Figure 5Highest ranking variants in machine learning model. (A,C) –Plots of the mean decrease in Gini Index for top 20 variables contributing to the best-performing models for Dataset A (5A) and combined data (5C); (B,D) – Plots of model metrics from each of ten models developed from Dataset A (5B) or combined dataset (Dataset A and B) (5D). Variants nomenclature: e.g. n1896GA represents a G > A mutation at nucleotide position 1896. (A) Gini plot of variant importance based on n = 4215 variants from Dataset A data associated with Model F (B). Model achieves a balanced accuracy of 1 with defined data partitioning. Variants highlighted in orange represent the stop-gain mutation (G1896A) and the two mutations of the basal core promoter (G1764A and A1762T). (C) Gini plot for top 20 variants contributing to the model developed from n = 432 variants to predict HBeAg status combining samples from untreated patients in Datasets A and B. The best model accuracy found in Model A (balanced accuracy = 0.98), (D). Variants depicted in grey (4C) were common to both datasets; those represented in orange were the mutations defined in Dataset A alone and are genotype-associated.

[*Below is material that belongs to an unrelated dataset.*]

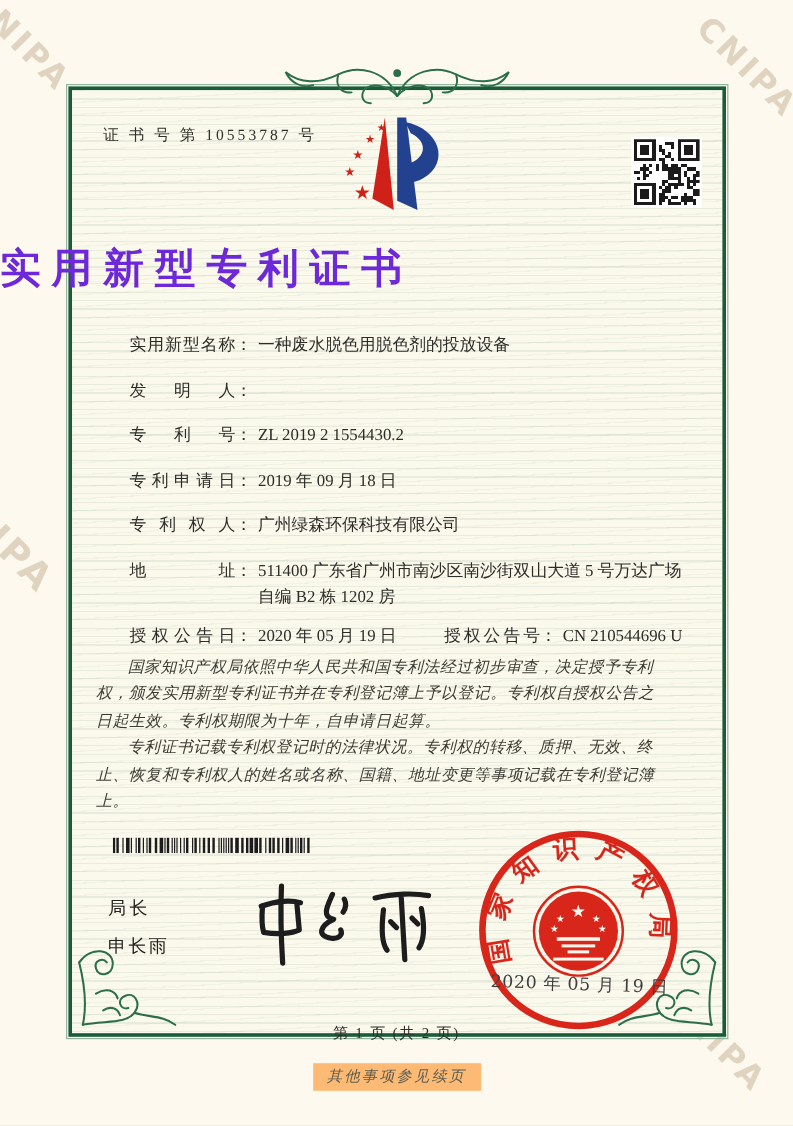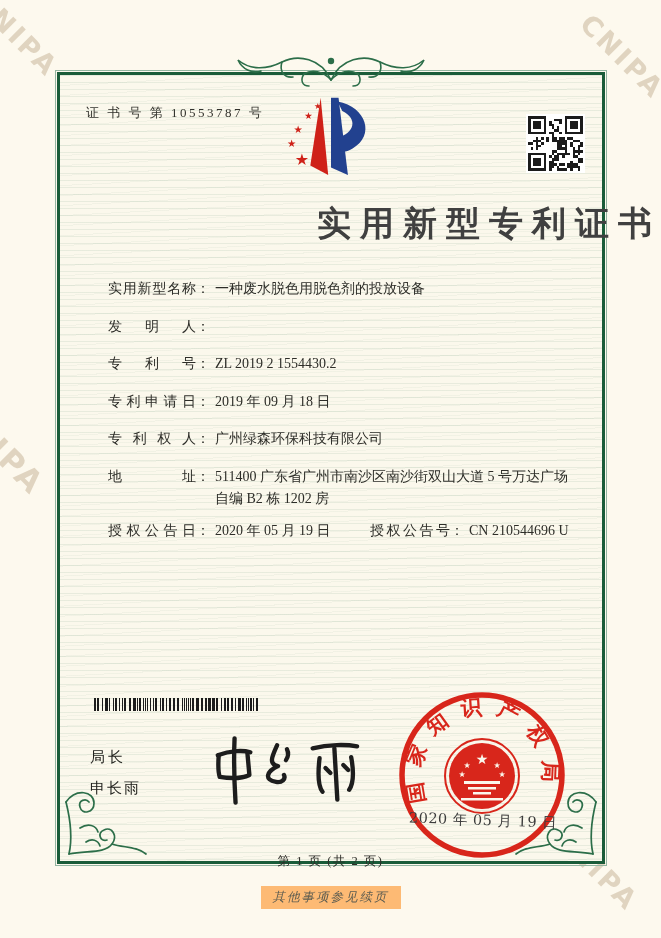"实用新型专利证书" .title { color: #404040 -> #6d28d9; text-align: right -> left }
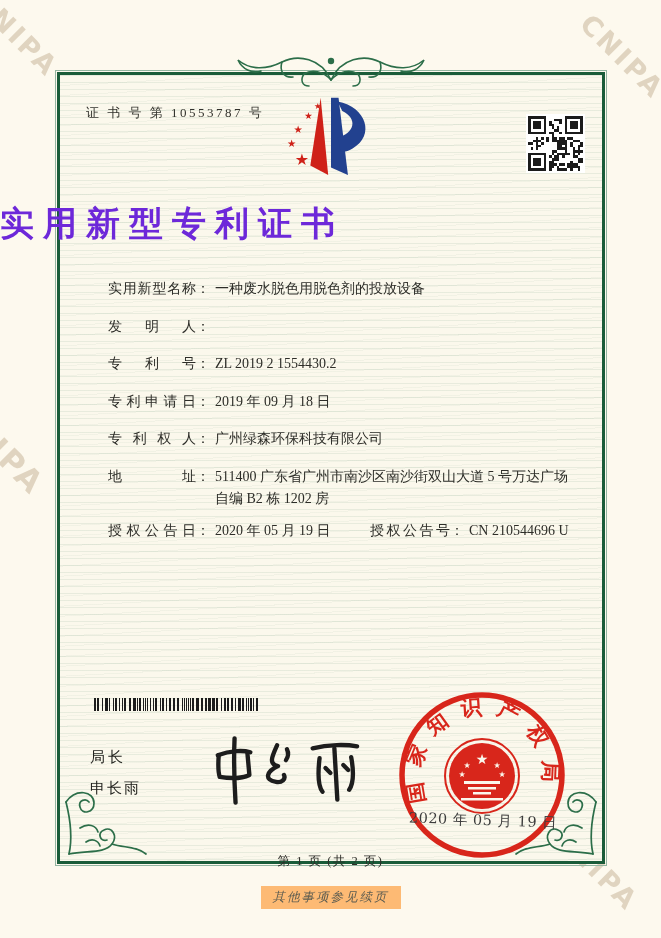"国家知识产权局依照中华人民共和国专利法经过初步审查，决定授予专利权，颁发实用新型" div.paras { html: none -> <div> <p>国家知识产权局依照中华人民共和国专利法经过初步审查，决定授予专利权，颁发实用新型专利证书并在专利登记簿上予以登记。专利权自授权公告之日起生效。专利权期限为十年，自申请日起算。</p> <p>专利证书记载专利权登记时的法律状况。专利权的转移、质押、无效、终止、恢复和专利权人的姓名或名称、国籍、地址变更等事项记载在专利登记簿上。</p> </div> }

Figure 6Circos plots depict distribution of high-ranking variants across HBV genome. Dataset A genotypes B and C. From outer to inner layer: Circos plot representing the HBV genome (layer 1) genotypes B and C (3215 nucleotides); layer 2–4: representation of the relative position of the transcribed genes; layer 5: mean entropy for each nucleotide position (0–0.15) with y/vertical-axis marks representing the following: 0, 0.03, 0.06 and 0.09 (outer to inner); layer 6: Read coverage per nucleotide position (maximum 60000) – vertical axis, (i) 5000 (red), (ii) 10000 (green), (iii) 20000, iv) 30000; layer 7: individual nucleotide position for the top 50 ranked variants contributing to the generic machine learning model for prediction of HBeAg status; layer 8: nucleotide positions of variants, found in untreated patients, associated with resistance to therapeutics. Arrows define the approximate location of the proprietary primers used. (B) Circos plot generated from dataset B follows the same topology as plot A. Gene annotation is provided by the colour key.